To participate, I wouldn't just have to do the challenge each day going forward. I would have to do that day's assignment and make up seven days of missed work.

So on Day 8, the workload wasn't "Day 8."

It was Day 8 + Days 1–7, stuffed into one already-full life.

And for a brief moment, I almost convinced myself I could do it anyway, because I've done harder things. I could feel that pre-kids version of me perking up, the version that could throw herself into a creative sprint like it was a thrilling adventure.

And then I came back down to Earth, gently, like a half-deflated balloon surrendering its lift against the ceiling.

Because I do have willpower.

I just don't always have time. Or energy. Mostly energy.

Still, I wanted to test my own theory, so I decided to do the day's challenge anyway.

I filmed despite the bad weather.

I filmed while watching the clock because I had to pick my kids up from school.

I filmed while improvising, because there was no perfect setup.

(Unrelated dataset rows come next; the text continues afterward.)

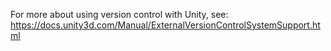 

For more about using version control with Unity, see: 
https://docs.unity3d.com/Manual/ExternalVersionControlSystemSupport.html

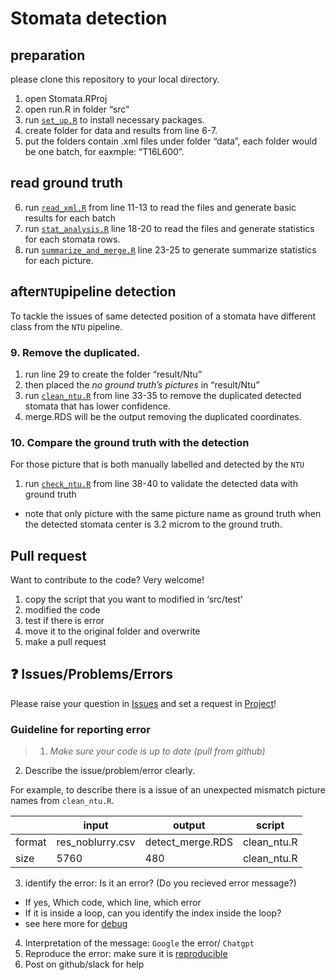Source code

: 
<!-- README.md is generated from README.Rmd. Please edit that file -->

# Stomata detection

## preparation

please clone this repository to your local directory.

1.  open Stomata.RProj
2.  open run.R in folder “src”
3.  run
    [`set_up.R`](https://github.com/Illustratien/Stomata/blob/main/src/modules/set_up.R)
    to install necessary packages.
4.  create folder for data and results from line 6-7.
5.  put the folders contain .xml files under folder “data”, each folder
    would be one batch, for eaxmple: “T16L600”.

## read ground truth

6.  run
    [`read_xml.R`](https://github.com/Illustratien/Stomata/blob/main/src/modules/read_xml.R)
    from line 11-13 to read the files and generate basic results for
    each batch
7.  run
    [`stat_analysis.R`](https://github.com/Illustratien/Stomata/blob/main/src/modules/stat_analysis.R)
    line 18-20 to read the files and generate statistics for each
    stomata rows.
8.  run
    [`summarize_and_merge.R`](https://github.com/Illustratien/Stomata/blob/main/src/modules/summarize_and_merge.R)
    line 23-25 to generate summarize statistics for each picture.

## after`NTU`pipeline detection

To tackle the issues of same detected position of a stomata have
different class from the `NTU` pipeline.

### 9. Remove the duplicated.

1.  run line 29 to create the folder “result/Ntu”
2.  then placed the *no ground truth’s pictures* in “result/Ntu”
3.  run
    [`clean_ntu.R`](https://github.com/Illustratien/Stomata/blob/main/src/modules/check_ntu.R)
    from line 33-35 to remove the duplicated detected stomata that has
    lower confidence.
4.  merge.RDS will be the output removing the duplicated coordinates.

### 10. Compare the ground truth with the detection

For those picture that is both manually labelled and detected by the
`NTU`

1.  run
    [`check_ntu.R`](https://github.com/Illustratien/Stomata/blob/main/src/modules/clean_ntu.R)
    from line 38-40 to validate the detected data with ground truth

- note that only picture with the same picture name as ground truth when
  the detected stomata center is 3.2 microm to the ground truth.

## Pull request

Want to contribute to the code? Very welcome!

1.  copy the script that you want to modified in ‘src/test’
2.  modified the code
3.  test if there is error
4.  move it to the original folder and overwrite
5.  make a pull request

## ❓ Issues/Problems/Errors

Please raise your question in
[Issues](https://github.com/HU-IGPS/Photosynthesis-Yichen-Model/issues)
and set a request in
[Project](https://github.com/orgs/HU-IGPS/projects/3)!

### Guideline for reporting error

> 1.  *Make sure your code is up to date (pull from github)*

2.  Describe the issue/problem/error clearly.

For example, to describe there is a issue of an unexpected mismatch
picture names from `clean_ntu.R`.

|        | input            | output           | script      |
|--------|------------------|------------------|-------------|
| format | res_noblurry.csv | detect_merge.RDS | clean_ntu.R |
| size   | 5760             | 480              | clean_ntu.R |

3.  identify the error: Is it an error? (Do you recieved error message?)

- If yes, Which code, which line, which error
- If it is inside a loop, can you identify the index inside the loop?
- see here more for
  [debug](https://ericlippert.com/2014/03/05/how-to-debug-small-programs/)

4.  Interpretation of the message: `Google` the error/ `Chatgpt`
5.  Reproduce the error: make sure it is
    [reproducible](https://stackoverflow.com/help/minimal-reproducible-example)
6.  Post on github/slack for help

I even tried to recruit my kids into the improv.

My kids did not share my cinematic vision or enthusiasm. They were not interested in being "extras." They were interested in snacks and boundaries.

By late evening, all I had was footage and a phone-sized editing bay. And I did what modern people do: I opened the editing app and stared at the timeline like it was a moral test.

And then dinner, late because of me, arrived anyway. Feeding kids is a non-negotiable day's event, indifferent to my personal ambitions.

My family was right there. And I chose presence over the glowing rectangle.

Not because I'm noble. But because I could feel the tradeoff: if I didn't choose them, the whole evening would vanish into tiny cuts and captions… and I'd still be behind.

Later: bedtime.

I started reading a story and fell asleep mid-page.

No dramatic collapse. No heroic sacrifice.

Just… tired.

The next day I didn't wake up thinking, I lack discipline.

I woke up thinking, I'm running on low battery.

And that's when the filmmaker's sentence came back, and I realized I don't fully agree with it.

Maybe most people don't "fall off" because they lack willpower.

Maybe they fall off because the challenge isn't competing with laziness. It's competing with biology.

With sleep debt. With mental load. With decision fatigue. With kids. With work. With winter darkness. With stress. With the invisible cost of just… being a person with responsibilities.

So now I'm wondering:

How much of what we call willpower is actually energy availability?

How many times have we blamed "character" for what was simply an energy deficit?

And how many people have been told they're inconsistent or uncommitted when the real issue was that their body didn't have enough fuel to support the plan?

I'm not writing this as an excuse.

I'm writing this as a recalibration.

Because if willpower is partly an energy problem, then the solution isn't more self-shaming.

The solution is building a life that supports energy: sleep that actually restores you, light that regulates you, food that fuels you, routines that reduce friction, and maybe yes, strategic tools that make the brain less expensive to operate.

In other words: not forcing discipline like you're dragging a sled uphill, but making the hill less steep.

I still love a challenge. I still respect the 30-day grind.

But I'm no longer interested in using willpower as a scoreboard for my worth.

I'd rather ask a different question:

What would I create if my energy matched my ambition?

And what if "discipline" isn't a personality trait at all, but a biological state we can support?

I missed out on the challenge.

But I didn't miss the lesson: mind your mitochondria.